3rd Quarter Tax Collections to Spur Budget Adjustment?

MacIver News Service

Tax collections for the third quarter fell by over a quarter of a billion dollars in Wisconsin from last year, according to new figures from the US Census Bureau. The data confirms what many already suspected about the state’s financial situation.

In November the Pew Center released a study listing Wisconsin as having one of the most perilous economic conditions in the country. The Doyle Administration responded by claiming the Pew Center was wrong. Department of Administration Secretary Michael Morgan,said in a press release, “While Wisconsin has been affected, like all states, by the national economic downturn, we have balanced our budget by cutting spending and raising revenues as needed.”

However, according to the Census Bureau the State of Wisconsin collected $2.6 billion in the third quarter of 2009 compared to $2.9 billion in 2008.

General sales and personal income were two of the areas hit hardest. Last year the state collected $748 million in general sales taxes. This year it was $679.8 million, a $68 million or 9.2 percent drop.

Personal income tax collections last year were $1.46 billion, compared to $1.29 billion this year.

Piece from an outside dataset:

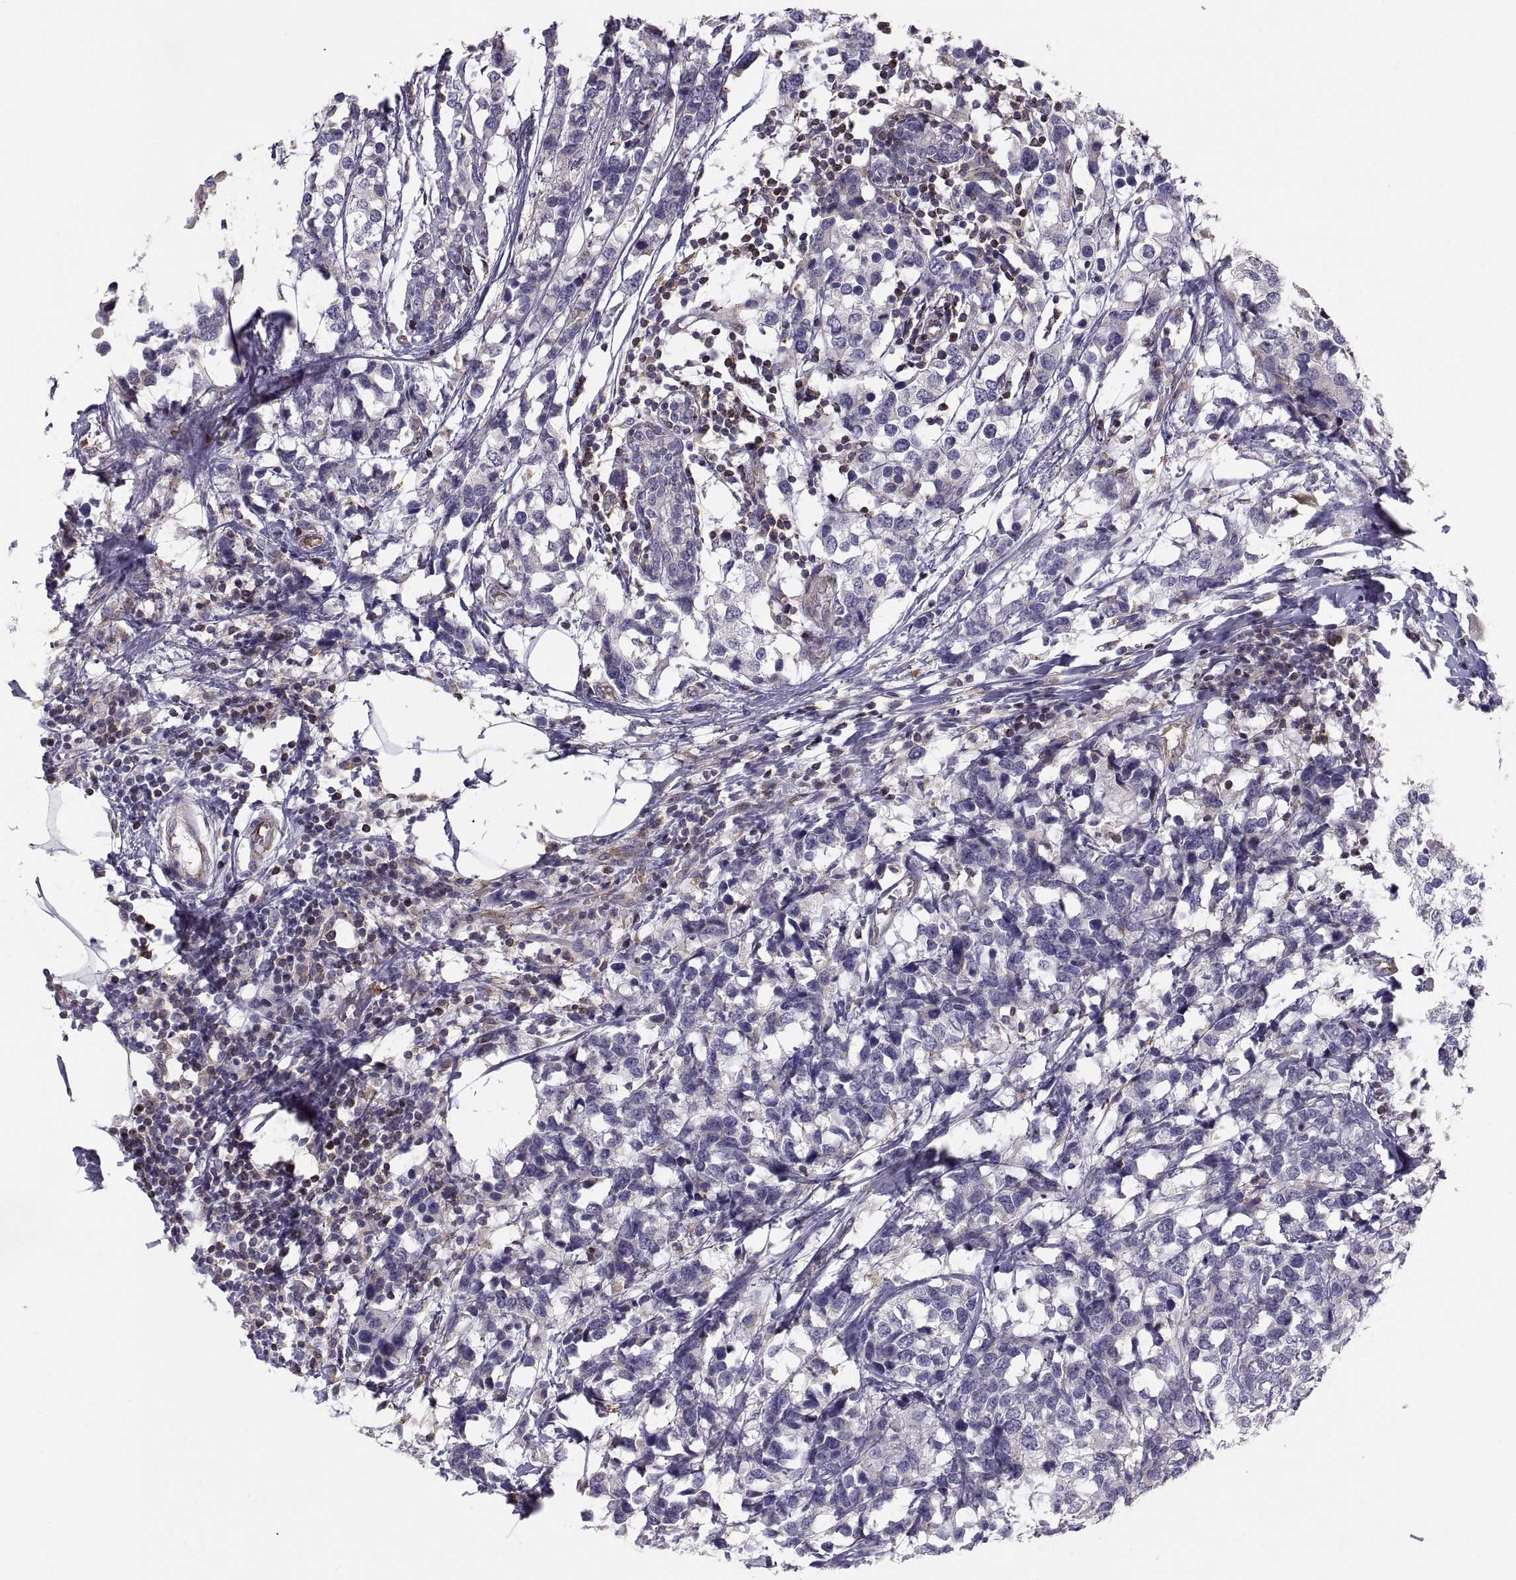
{"staining": {"intensity": "negative", "quantity": "none", "location": "none"}, "tissue": "breast cancer", "cell_type": "Tumor cells", "image_type": "cancer", "snomed": [{"axis": "morphology", "description": "Lobular carcinoma"}, {"axis": "topography", "description": "Breast"}], "caption": "This histopathology image is of lobular carcinoma (breast) stained with immunohistochemistry (IHC) to label a protein in brown with the nuclei are counter-stained blue. There is no staining in tumor cells.", "gene": "ERO1A", "patient": {"sex": "female", "age": 59}}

That’s an 11.6 percent drop. Tobacco tax collections also dropped from $110 million to $107.8 million.

Wisconsin made gains in property, fuel, and alcohol taxes. Property tax collections went from $890,000 to $974,000. Fuel tax collections went from $175.6 million to $177 million. Alcohol tax collections went from $9.8 million to $9.9 million. Hunting and fishing license sales also increases. In the third quarter of 2008 the state made $14.7 million. This year it made $15.4 million.

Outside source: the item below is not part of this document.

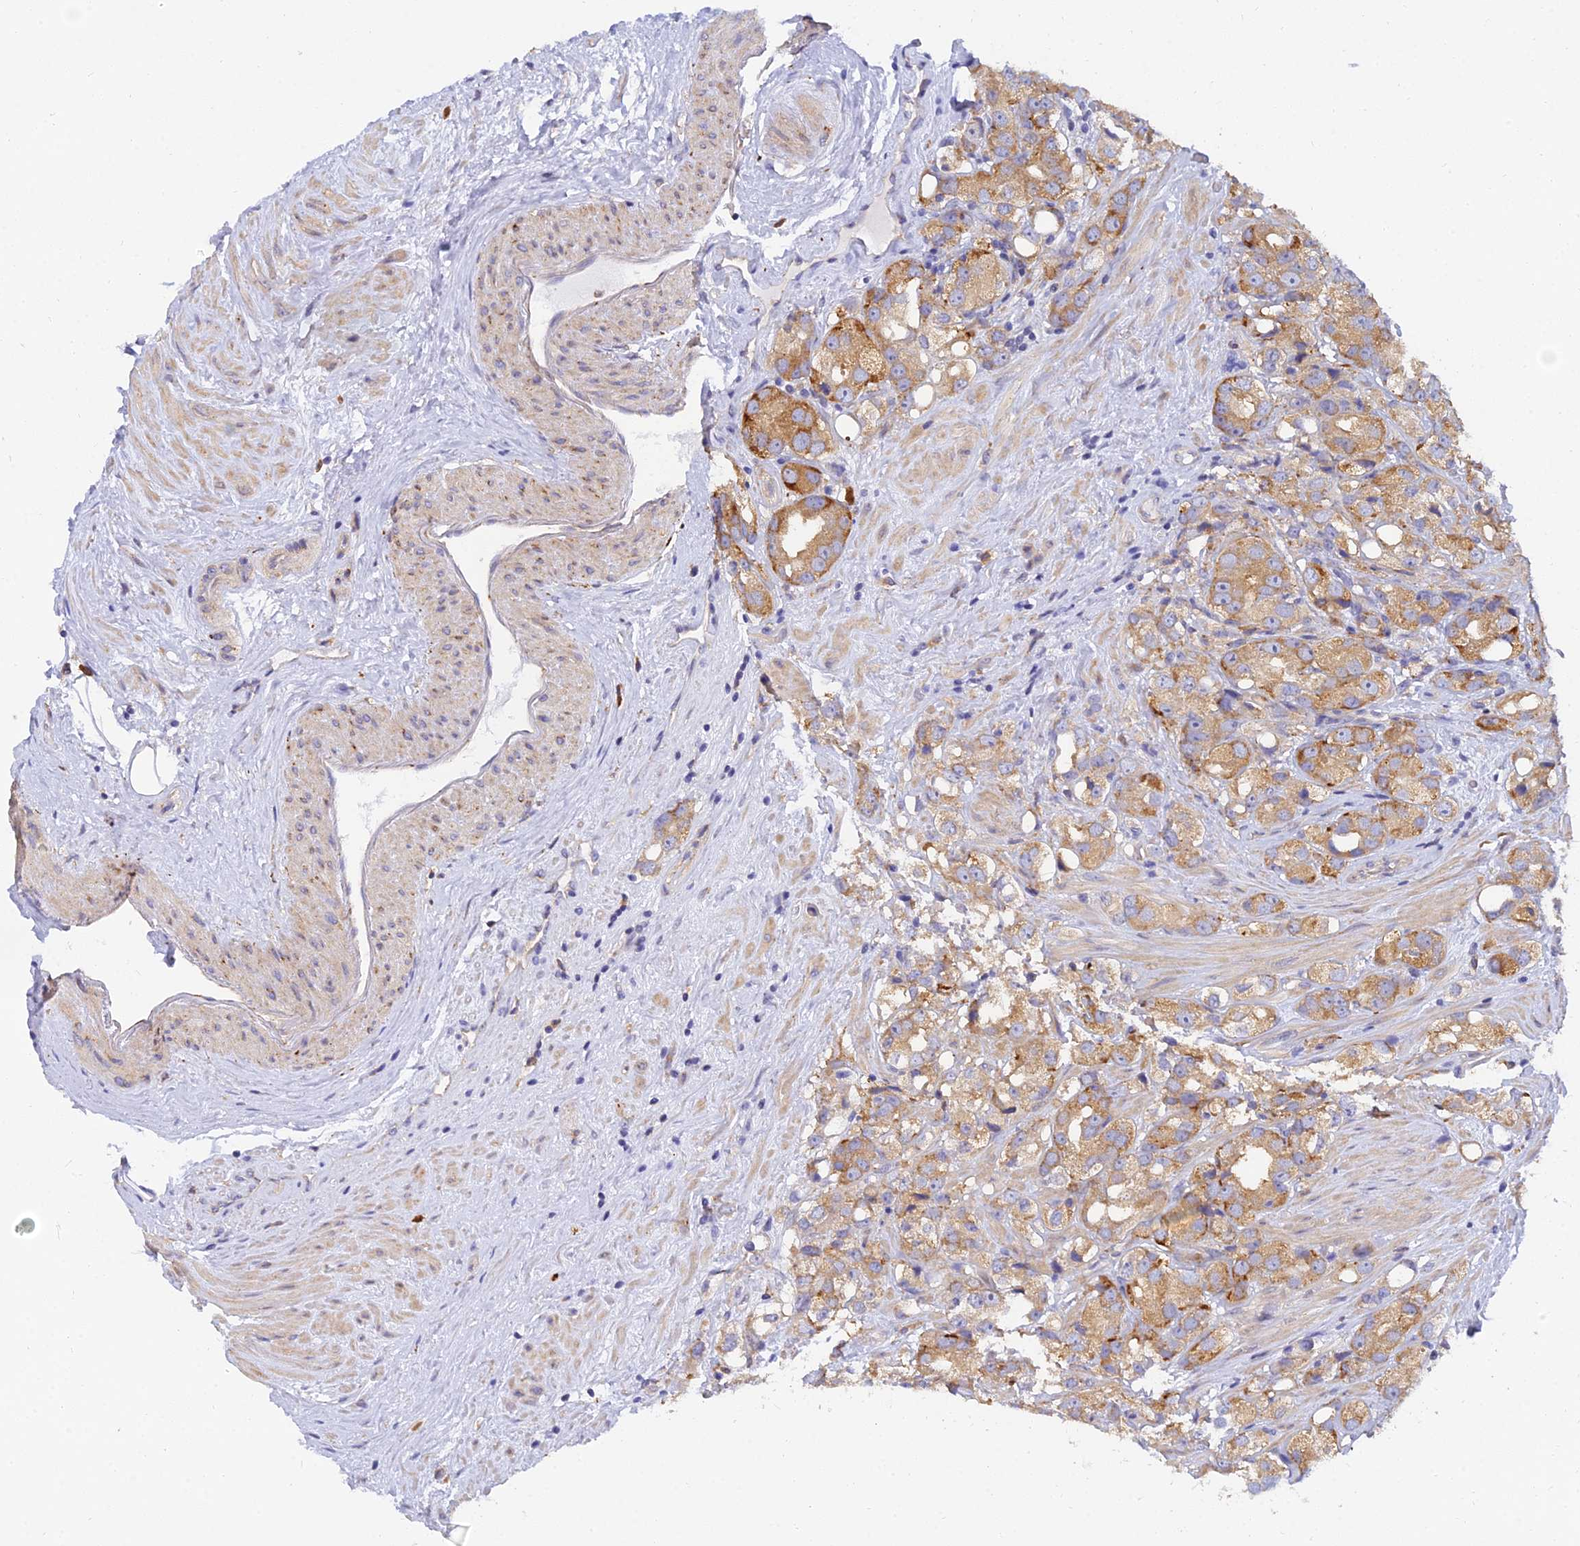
{"staining": {"intensity": "moderate", "quantity": ">75%", "location": "cytoplasmic/membranous"}, "tissue": "prostate cancer", "cell_type": "Tumor cells", "image_type": "cancer", "snomed": [{"axis": "morphology", "description": "Adenocarcinoma, NOS"}, {"axis": "topography", "description": "Prostate"}], "caption": "Protein staining shows moderate cytoplasmic/membranous staining in about >75% of tumor cells in adenocarcinoma (prostate).", "gene": "ARL8B", "patient": {"sex": "male", "age": 79}}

On Thursday, the Wisconsin State Journal reported the state is already withholding $10.1 million in payments to municipalities that help pay for services like police and fire protection.

In an exclusive interview with the MacIver Institute in early December, Senate President Fred Risser admitted one of the challenges in 2010 will be adjusting the state budget to match the state’s financial situation.

“We’re in real trouble fiscally. We’re still using mirrors a little bit to balance the budget, and we’re going to have to find new revenues, I think, or substantially cut back on the services that we now provide,” Risser said. “If the purpose of government is to help those people that need help, we’re going to have to find the revenues to do it.”

All of these developments raise the question as to whether a Budget Adjustment Bill will be necessary to address Wisconsin’s fiscal woes.

According to the Legislative Fiscal Bureau:

Section 16.50(7) establishes a separate process that must be followed if there is a larger revenue shortfall. Under this provision, if at any time after enactment of the biennial budget, the Secretary of Administration determines that previously authorized expenditures will exceed revenues in either year of the biennium by more than 0.5% of the estimated GPR appropriations for that fiscal year, the Secretary cannot address that revenue shortfall by use of the budget estimate process. Instead, the Secretary is required to immediately notify the Governor, the presiding officer of each house of the Legislature, and the Joint Committee on Finance of the revenue shortfall.

Following this notification, the Governor is required to submit to the Legislature a bill containing his or her recommendations for correcting the imbalance between projected revenues and authorized expenditures. Further, if the Legislature is not in a floor period at the time of the Secretary’s notification, the Governor is required to call a special session of the Legislature to take up the matter of the projected revenue shortfall and to submit a bill dealing with the shortfall to the Legislature for consideration at that special session.

Officials at the State Department of Revenue have agreed to an interview with the MacIver Institute after the New Year to discuss the full impact the decline in revenue could have on the state, and we’ll continue to bring you the latest news from Legislative leaders and others in the Doyle Administration.